%%

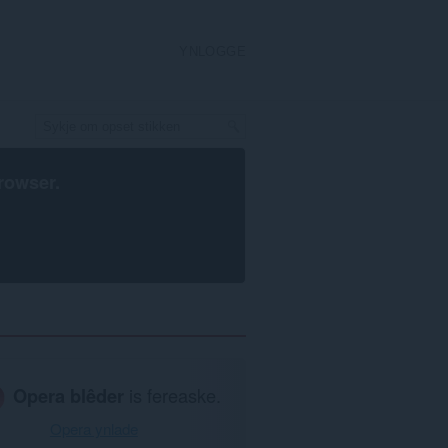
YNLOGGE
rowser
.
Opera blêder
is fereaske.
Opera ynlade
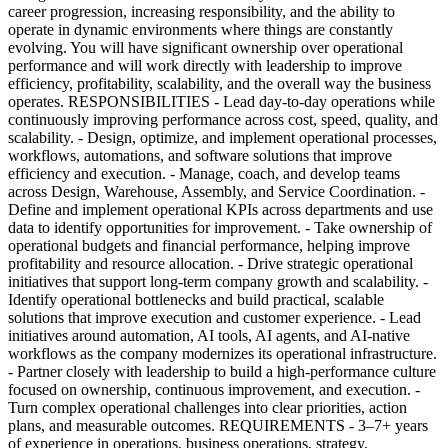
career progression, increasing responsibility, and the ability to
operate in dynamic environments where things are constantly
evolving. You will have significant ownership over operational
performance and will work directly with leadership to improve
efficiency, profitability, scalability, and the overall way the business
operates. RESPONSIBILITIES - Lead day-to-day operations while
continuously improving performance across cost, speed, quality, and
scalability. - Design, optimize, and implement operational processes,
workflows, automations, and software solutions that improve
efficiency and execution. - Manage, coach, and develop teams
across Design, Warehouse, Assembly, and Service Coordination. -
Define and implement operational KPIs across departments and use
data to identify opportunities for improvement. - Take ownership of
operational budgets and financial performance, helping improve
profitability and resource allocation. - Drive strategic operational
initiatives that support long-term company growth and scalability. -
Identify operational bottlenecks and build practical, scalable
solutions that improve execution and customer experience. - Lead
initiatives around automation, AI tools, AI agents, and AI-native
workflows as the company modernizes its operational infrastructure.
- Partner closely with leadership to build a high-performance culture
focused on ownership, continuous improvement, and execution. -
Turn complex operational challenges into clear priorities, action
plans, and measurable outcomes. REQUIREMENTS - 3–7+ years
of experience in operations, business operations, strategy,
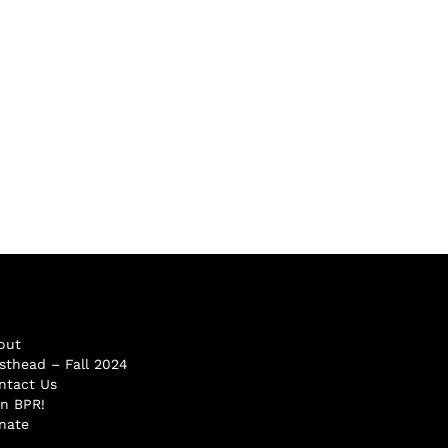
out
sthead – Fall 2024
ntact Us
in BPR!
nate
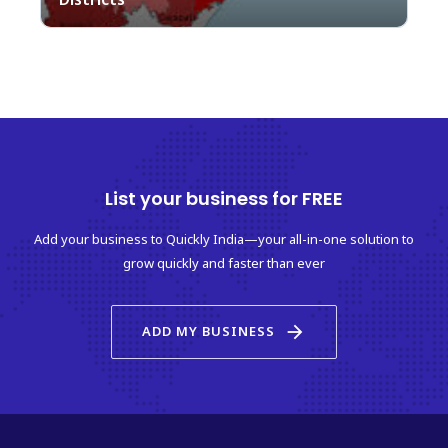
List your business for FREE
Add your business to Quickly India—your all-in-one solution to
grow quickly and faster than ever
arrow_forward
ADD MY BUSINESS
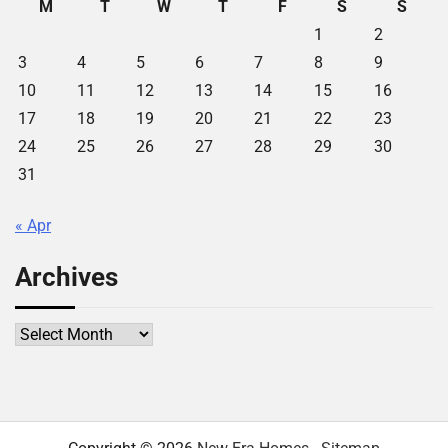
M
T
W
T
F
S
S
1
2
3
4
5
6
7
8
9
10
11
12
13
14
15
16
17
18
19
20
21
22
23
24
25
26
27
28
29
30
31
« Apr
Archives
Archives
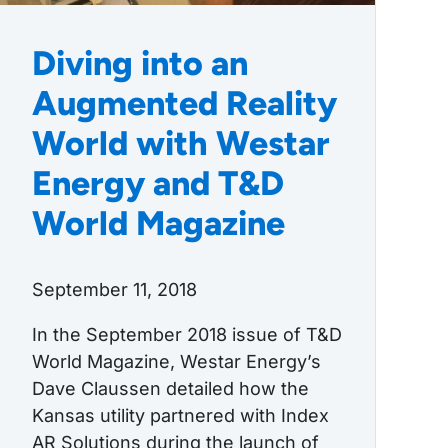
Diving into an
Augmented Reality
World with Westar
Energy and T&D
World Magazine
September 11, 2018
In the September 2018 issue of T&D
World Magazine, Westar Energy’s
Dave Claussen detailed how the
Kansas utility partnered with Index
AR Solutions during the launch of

%%
%%

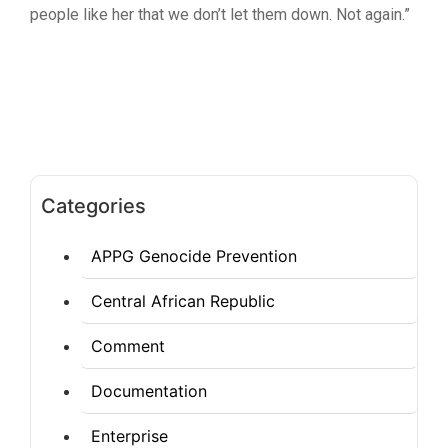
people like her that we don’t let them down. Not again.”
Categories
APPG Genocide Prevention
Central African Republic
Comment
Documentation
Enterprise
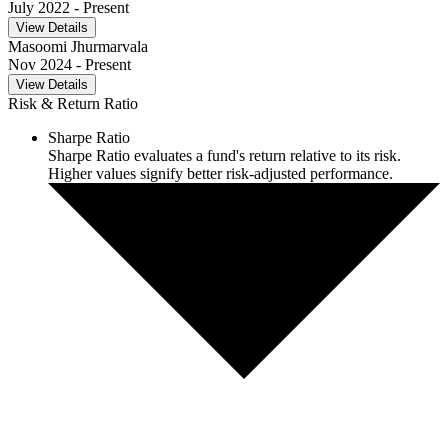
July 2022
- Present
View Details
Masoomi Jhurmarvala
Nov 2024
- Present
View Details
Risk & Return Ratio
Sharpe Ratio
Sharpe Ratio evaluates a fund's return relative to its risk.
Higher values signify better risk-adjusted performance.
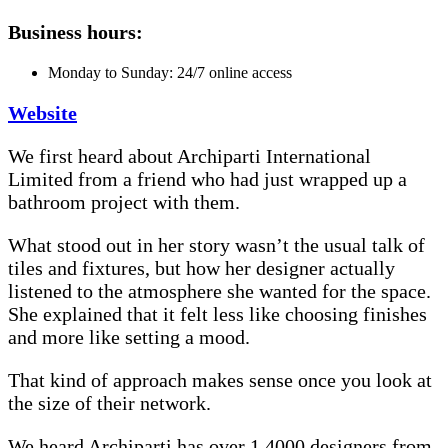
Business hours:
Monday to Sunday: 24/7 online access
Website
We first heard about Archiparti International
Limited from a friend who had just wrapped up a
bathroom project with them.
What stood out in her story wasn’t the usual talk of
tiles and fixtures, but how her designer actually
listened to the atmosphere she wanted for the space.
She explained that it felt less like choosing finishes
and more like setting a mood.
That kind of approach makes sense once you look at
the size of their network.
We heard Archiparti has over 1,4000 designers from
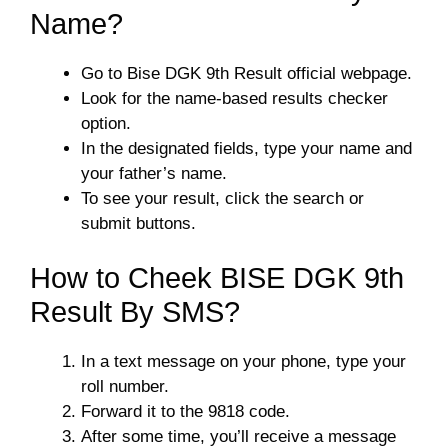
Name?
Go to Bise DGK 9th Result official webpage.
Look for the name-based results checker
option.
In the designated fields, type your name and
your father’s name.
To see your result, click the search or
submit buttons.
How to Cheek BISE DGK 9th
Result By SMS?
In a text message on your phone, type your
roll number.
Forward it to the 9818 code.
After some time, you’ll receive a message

%%

- _Your assignment_
Identify each line of the records that contains the word "them" and copy those lines out in full.

- _Your solution_
people like her that we don’t let them down. Not again.”
bathroom project with them.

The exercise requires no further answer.